### Excerpt to read
········

Purpose of the Study:

  • To develop and evaluate a patient-specific fat-suppression technique, Spectral Heterogeneity Adaptive Radiofrequency Pulse (SHARP), for 3-T MRI of distal extremities.
  • To compare the efficacy of SHARP against the standard CHESS technique.

Main Methods:

  • SHARP utilizes the MRI calibration frequency spectrum to adapt fat-suppression pulse parameters.
  • Prospective study involving numerical simulations, phantom experiments, and MRI in 15 asymptomatic participants (ankle, foot, hand).
  • Comparison with CHESS and reference techniques (Dixon, short-tau inversion recovery), with reader-based homogeneity ranking.

Main Results:

  • Numerical simulations showed SHARP achieved 62%-70% fat suppression with 0% water suppression, outperforming CHESS (57% fat, 2% water).

········

### Tasks to perform
1. List every technique that the study summary names as being compared with SHARP.
2. Retype the part of the study summary between "Purpose of the" and "(ankle, foot, hand).", inclusive.
3. Using the figures in the study summary, explain why SHARP is said to have outperformed CHESS in the numerical simulations.

Records from a data source
········

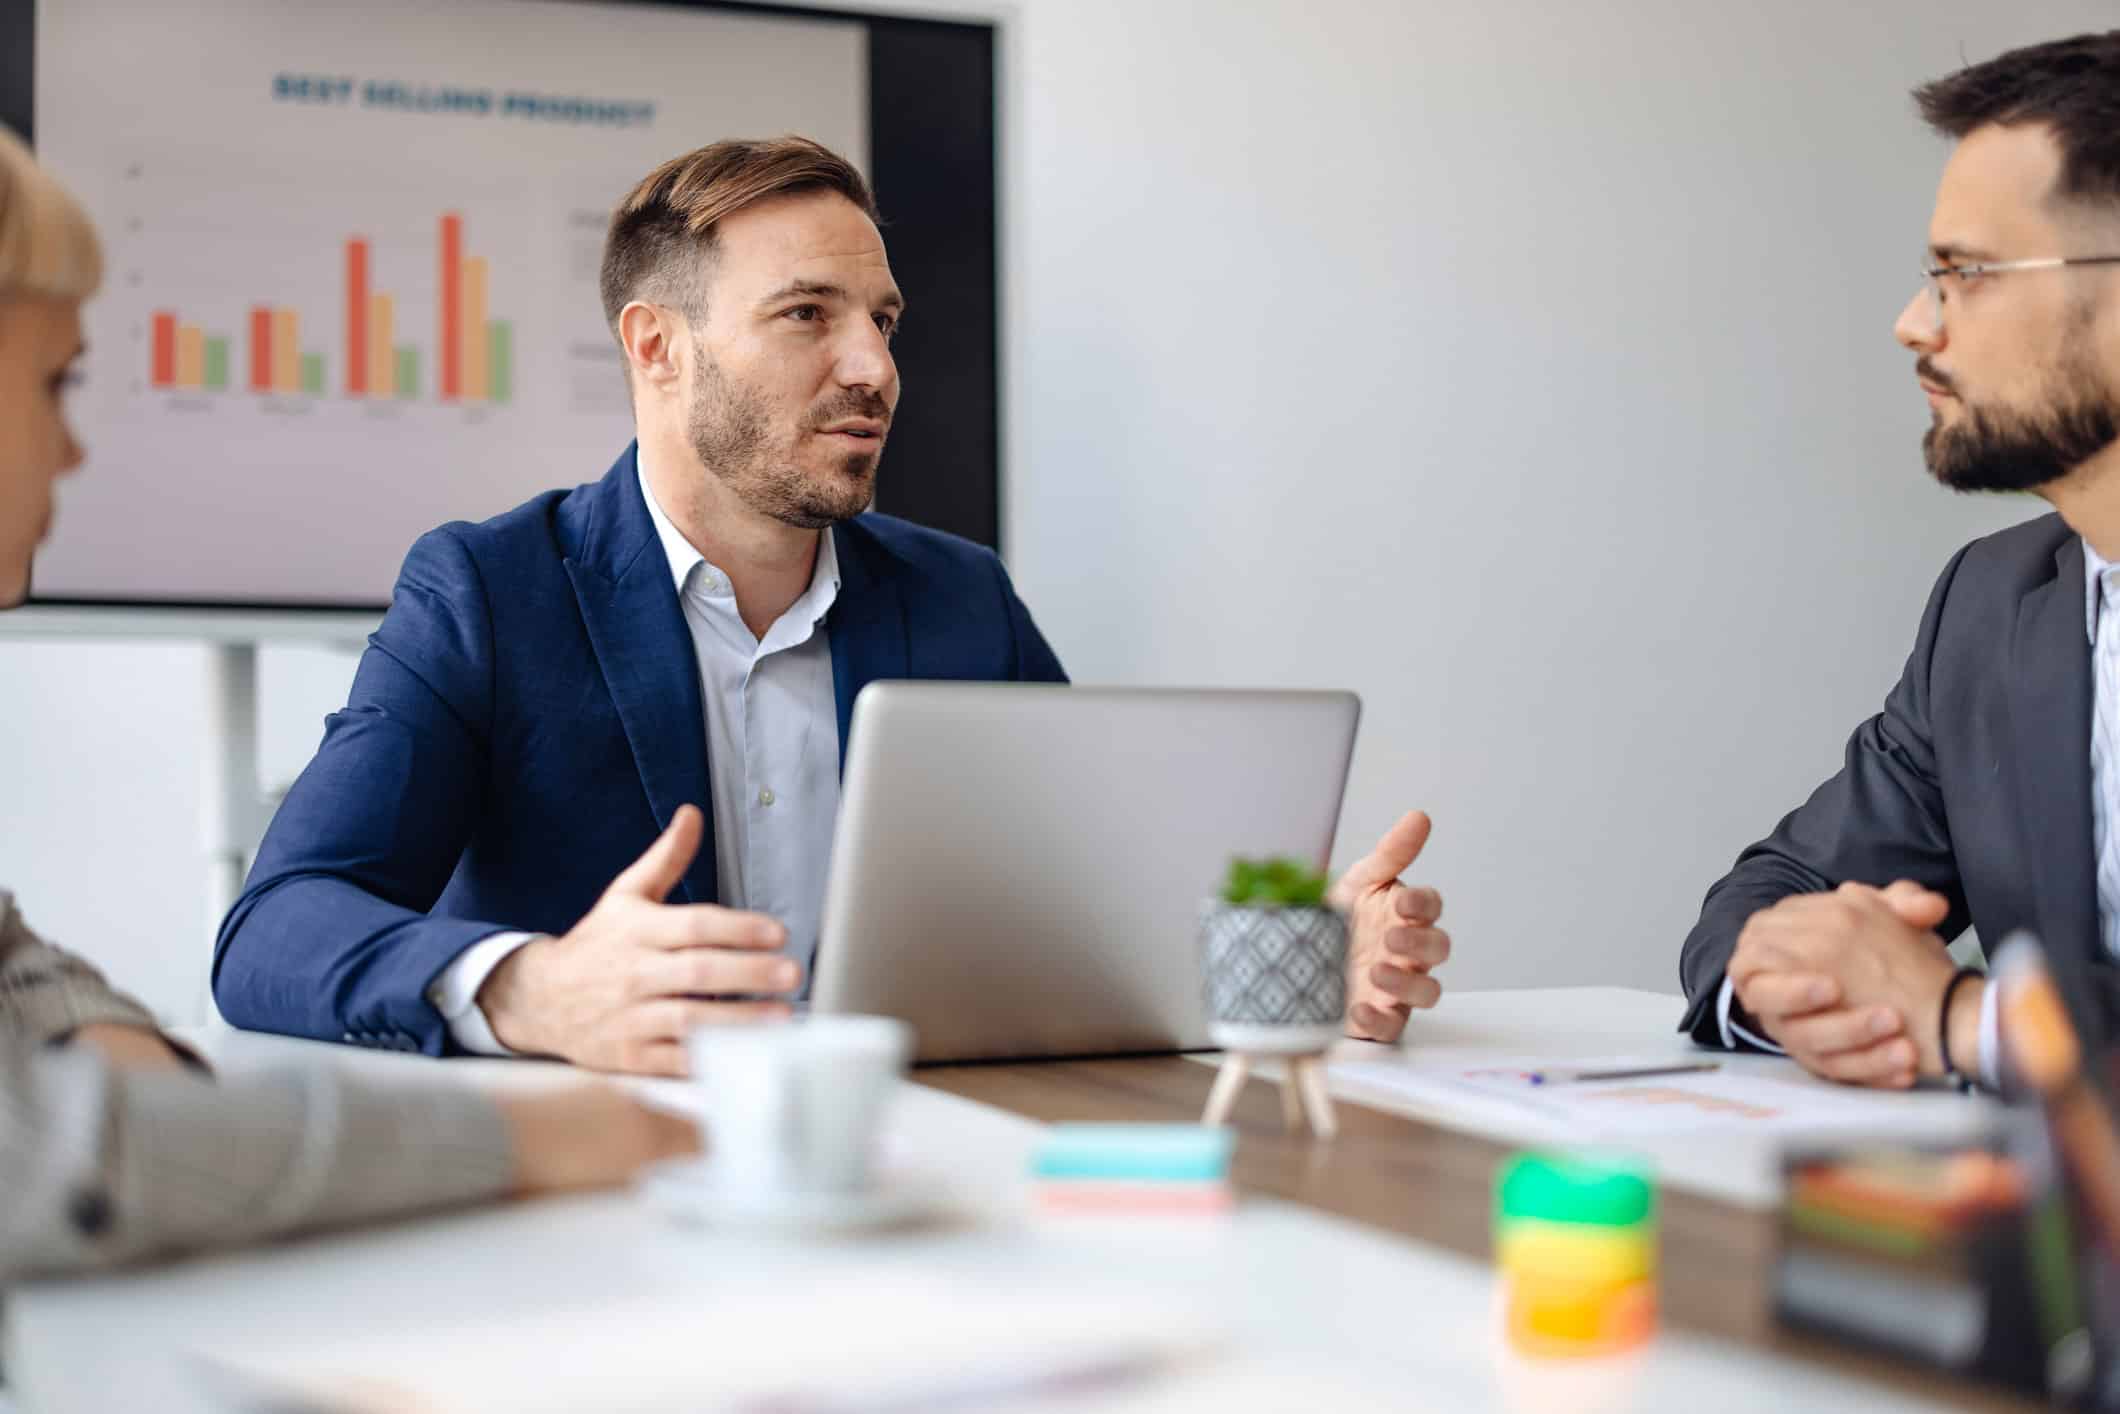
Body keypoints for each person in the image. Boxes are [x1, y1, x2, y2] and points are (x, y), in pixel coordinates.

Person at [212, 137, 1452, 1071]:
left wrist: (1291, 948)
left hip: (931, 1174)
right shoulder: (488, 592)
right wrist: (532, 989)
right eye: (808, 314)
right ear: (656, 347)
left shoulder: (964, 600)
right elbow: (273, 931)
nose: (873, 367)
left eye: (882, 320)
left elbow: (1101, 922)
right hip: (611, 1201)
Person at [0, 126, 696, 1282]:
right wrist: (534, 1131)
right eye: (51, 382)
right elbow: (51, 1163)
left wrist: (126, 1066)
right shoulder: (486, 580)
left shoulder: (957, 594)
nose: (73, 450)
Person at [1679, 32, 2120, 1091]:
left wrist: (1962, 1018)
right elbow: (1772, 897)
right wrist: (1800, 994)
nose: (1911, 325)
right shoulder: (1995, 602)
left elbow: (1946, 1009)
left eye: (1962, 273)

········

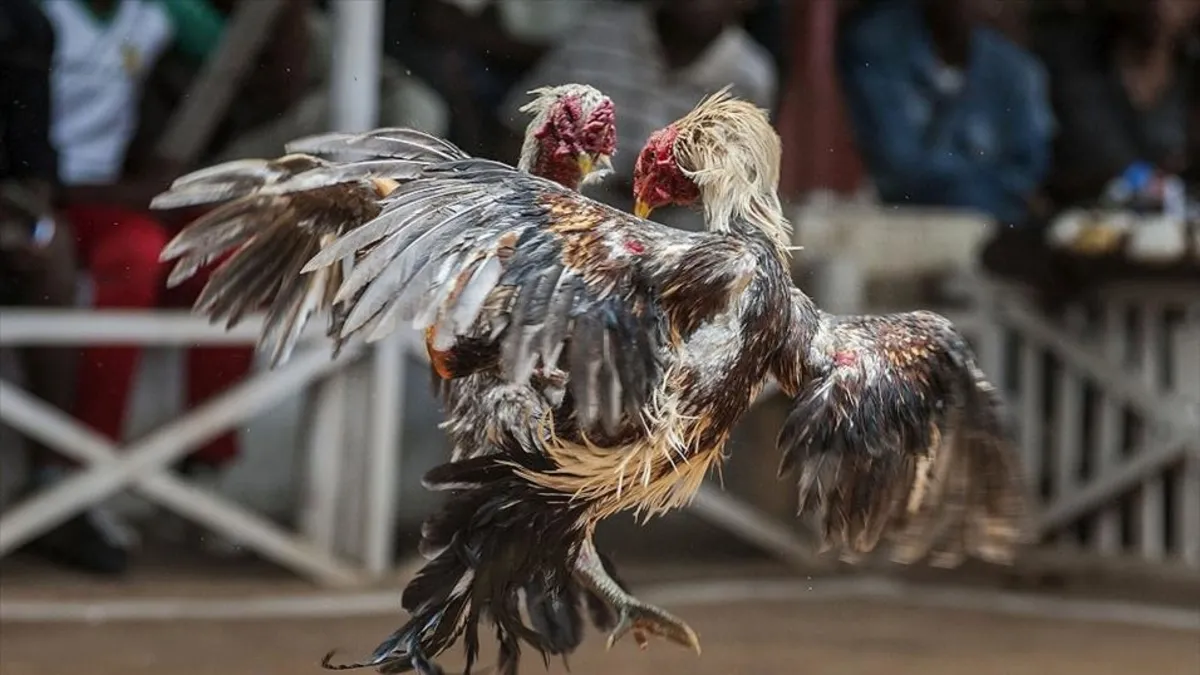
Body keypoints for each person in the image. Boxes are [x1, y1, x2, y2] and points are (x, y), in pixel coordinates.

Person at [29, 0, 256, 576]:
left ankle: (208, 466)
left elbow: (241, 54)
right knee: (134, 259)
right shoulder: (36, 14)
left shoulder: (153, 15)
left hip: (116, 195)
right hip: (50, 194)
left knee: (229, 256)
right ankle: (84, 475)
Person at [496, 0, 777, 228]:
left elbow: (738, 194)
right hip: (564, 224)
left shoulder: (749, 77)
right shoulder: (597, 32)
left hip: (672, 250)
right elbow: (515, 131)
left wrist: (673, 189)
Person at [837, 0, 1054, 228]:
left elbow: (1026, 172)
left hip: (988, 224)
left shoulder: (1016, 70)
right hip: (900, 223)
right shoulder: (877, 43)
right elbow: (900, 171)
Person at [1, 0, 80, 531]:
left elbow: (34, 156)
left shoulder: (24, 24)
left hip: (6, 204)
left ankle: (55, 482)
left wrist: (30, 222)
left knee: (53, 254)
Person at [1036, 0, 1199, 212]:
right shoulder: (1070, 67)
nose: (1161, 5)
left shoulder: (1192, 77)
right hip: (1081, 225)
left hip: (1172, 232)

········

### Answers for the tasks
1. CHESS, Dixon, short-tau inversion recovery

2.
Purpose of the Study:

  • To develop and evaluate a patient-specific fat-suppression technique, Spectral Heterogeneity Adaptive Radiofrequency Pulse (SHARP), for 3-T MRI of distal extremities.
  • To compare the efficacy of SHARP against the standard CHESS technique.

Main Methods:

  • SHARP utilizes the MRI calibration frequency spectrum to adapt fat-suppression pulse parameters.
  • Prospective study involving numerical simulations, phantom experiments, and MRI in 15 asymptomatic participants (ankle, foot, hand).

3. In the simulations, SHARP suppressed 62%–70% of fat with 0% water suppression. CHESS suppressed only 57% of fat and also suppressed 2% of water.